One increasing challenge for the Bet Tzedek program is that with age—the Claims Conference says Holocaust survivors’ average age is 82—comes memory loss that prevents clients from establishing a clear timeline. Ironically, another problem is that survivors who were babies or toddlers at the time may not have been aware of details like when exactly the Nazis took the family’s property. In those cases, Bet Tzedek staff steps in and does some historical research, trying to verify what would have been likely to happen to someone in the appropriate area at the time.
Reparations are not the only available service for Holocaust survivors. Hoffman has a colleague in the Bet Tzedek Holocaust survivors program who provides general elder law services, including help applying for public benefits, estate planning documents, elder abuse prevention and more. Interested people are welcome to call Bet Tzedek about either those services or reparations at 323-549-5883. There is also a dedicated line for Russian speakers at 323-549-5811.
The Jewish Family Service of Los Angeles and the Jewish Federation of Greater Los Angeles offer services for survivors including transportation, mental health care, financial assistance, kosher meal delivery and social events, especially Café Europa social clubs for Holocaust survivors in both the city and the Valley.
Nor is Los Angeles the only place where survivors can seek help. The New York Legal Assistance Group is the other U.S. legal services provider with a Holocaust survivors’ program. Like Bet Tzedek, it handles both reparations and elder law help. In Israel, survivors can turn to Aviv for Holocaust Survivors, which says about a quarter of Israeli survivors live in poverty.
And to serve survivors in other areas of the U.S.—the Claims Conference says large numbers of U.S. survivors also live in New Jersey, Illinois and Florida—Bet Tzedek in 2008 launched the Holocaust Survivors Justice Network, which trains and maintains a list of attorneys who help survivors apply for reparations free of charge.

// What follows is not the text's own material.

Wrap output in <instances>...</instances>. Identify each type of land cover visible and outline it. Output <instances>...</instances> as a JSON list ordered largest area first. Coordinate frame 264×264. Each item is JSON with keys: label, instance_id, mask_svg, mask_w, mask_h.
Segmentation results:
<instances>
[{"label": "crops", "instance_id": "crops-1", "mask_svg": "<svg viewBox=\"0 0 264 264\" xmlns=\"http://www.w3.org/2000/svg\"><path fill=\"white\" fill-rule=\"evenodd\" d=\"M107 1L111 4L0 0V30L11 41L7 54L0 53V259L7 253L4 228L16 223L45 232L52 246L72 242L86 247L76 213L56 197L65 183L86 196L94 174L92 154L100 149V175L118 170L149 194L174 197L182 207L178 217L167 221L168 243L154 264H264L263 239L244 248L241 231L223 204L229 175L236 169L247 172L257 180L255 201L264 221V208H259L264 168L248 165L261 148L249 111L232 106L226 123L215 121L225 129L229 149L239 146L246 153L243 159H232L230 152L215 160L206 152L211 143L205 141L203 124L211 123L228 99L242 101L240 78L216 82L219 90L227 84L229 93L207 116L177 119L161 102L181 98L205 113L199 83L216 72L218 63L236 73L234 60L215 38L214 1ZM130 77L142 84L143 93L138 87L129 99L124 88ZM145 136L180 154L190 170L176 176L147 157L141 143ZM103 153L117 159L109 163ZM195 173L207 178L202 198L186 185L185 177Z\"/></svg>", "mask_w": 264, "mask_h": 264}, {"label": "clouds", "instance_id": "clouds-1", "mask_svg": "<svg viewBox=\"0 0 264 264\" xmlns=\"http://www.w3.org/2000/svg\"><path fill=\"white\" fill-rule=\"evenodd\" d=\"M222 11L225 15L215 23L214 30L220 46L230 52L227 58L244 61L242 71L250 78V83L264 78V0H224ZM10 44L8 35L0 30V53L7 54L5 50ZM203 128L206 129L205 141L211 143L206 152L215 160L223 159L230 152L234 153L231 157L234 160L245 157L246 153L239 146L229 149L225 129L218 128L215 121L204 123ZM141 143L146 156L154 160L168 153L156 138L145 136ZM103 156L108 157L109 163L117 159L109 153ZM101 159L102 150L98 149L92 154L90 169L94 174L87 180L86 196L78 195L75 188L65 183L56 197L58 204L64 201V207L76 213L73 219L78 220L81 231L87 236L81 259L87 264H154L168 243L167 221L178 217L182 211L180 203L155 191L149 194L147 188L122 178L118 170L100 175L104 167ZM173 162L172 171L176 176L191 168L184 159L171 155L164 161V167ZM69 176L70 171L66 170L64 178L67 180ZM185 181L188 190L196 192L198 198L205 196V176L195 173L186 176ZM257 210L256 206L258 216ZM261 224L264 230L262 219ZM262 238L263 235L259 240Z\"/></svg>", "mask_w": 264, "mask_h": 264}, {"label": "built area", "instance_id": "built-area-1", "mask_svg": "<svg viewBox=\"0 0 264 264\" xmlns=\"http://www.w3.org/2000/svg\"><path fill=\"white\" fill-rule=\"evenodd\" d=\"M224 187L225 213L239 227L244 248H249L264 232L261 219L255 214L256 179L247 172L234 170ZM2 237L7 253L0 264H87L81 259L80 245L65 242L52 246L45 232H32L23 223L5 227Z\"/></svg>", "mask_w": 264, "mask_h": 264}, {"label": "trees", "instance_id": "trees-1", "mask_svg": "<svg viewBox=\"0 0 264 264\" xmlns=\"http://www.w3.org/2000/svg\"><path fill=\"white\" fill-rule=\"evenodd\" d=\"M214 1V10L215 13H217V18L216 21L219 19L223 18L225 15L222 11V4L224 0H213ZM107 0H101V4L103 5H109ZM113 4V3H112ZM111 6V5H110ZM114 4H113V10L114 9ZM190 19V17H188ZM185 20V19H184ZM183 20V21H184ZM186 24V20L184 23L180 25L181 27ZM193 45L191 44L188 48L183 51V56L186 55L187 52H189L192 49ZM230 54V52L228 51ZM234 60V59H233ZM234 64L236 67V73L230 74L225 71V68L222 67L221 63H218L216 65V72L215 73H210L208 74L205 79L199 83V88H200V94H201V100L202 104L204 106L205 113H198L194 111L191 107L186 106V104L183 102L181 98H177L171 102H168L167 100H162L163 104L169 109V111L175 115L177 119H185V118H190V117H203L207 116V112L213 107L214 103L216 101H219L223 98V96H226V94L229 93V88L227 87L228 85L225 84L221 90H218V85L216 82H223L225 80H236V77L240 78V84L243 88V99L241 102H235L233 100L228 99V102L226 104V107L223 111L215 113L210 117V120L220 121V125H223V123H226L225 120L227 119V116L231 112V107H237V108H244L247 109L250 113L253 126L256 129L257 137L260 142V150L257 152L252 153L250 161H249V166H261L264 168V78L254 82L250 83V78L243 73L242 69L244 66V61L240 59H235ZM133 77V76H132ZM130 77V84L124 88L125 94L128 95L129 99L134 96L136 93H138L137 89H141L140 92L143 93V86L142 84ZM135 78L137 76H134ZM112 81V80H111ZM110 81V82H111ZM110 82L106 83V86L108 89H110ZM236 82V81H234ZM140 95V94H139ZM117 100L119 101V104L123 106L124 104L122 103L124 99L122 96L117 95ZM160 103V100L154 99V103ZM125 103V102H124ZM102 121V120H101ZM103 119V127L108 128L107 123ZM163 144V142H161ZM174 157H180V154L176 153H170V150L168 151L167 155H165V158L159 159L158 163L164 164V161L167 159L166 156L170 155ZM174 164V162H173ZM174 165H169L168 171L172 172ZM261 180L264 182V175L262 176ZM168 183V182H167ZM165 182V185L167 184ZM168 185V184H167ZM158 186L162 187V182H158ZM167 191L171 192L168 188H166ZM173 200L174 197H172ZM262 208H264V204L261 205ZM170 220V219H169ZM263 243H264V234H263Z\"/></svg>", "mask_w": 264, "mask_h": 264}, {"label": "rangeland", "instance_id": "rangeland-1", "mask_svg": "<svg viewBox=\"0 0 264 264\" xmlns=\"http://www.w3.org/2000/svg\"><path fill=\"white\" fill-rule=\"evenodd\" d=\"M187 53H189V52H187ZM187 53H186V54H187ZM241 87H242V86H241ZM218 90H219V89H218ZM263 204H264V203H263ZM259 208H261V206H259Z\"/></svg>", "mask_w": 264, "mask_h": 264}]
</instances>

Generally, interested survivors can reach one of those attorneys through their local Jewish social services organization.
Hoffman says it’s a privilege to hear her clients’ stories. She can’t share those stories, because she has an obligation as an attorney to keep her discussions with clients confidential. But when she prepares their paperwork to make claims, she says she always makes a point of including information about what they accomplished in life after the war.
“I usually include that even though it’s not strictly required in the application, because I just think it’s important to present these people as whole people and not just as a victim,” she says. “If more people could hear their stories, I think that there would be so much better understanding and knowledge generally about the Holocaust.”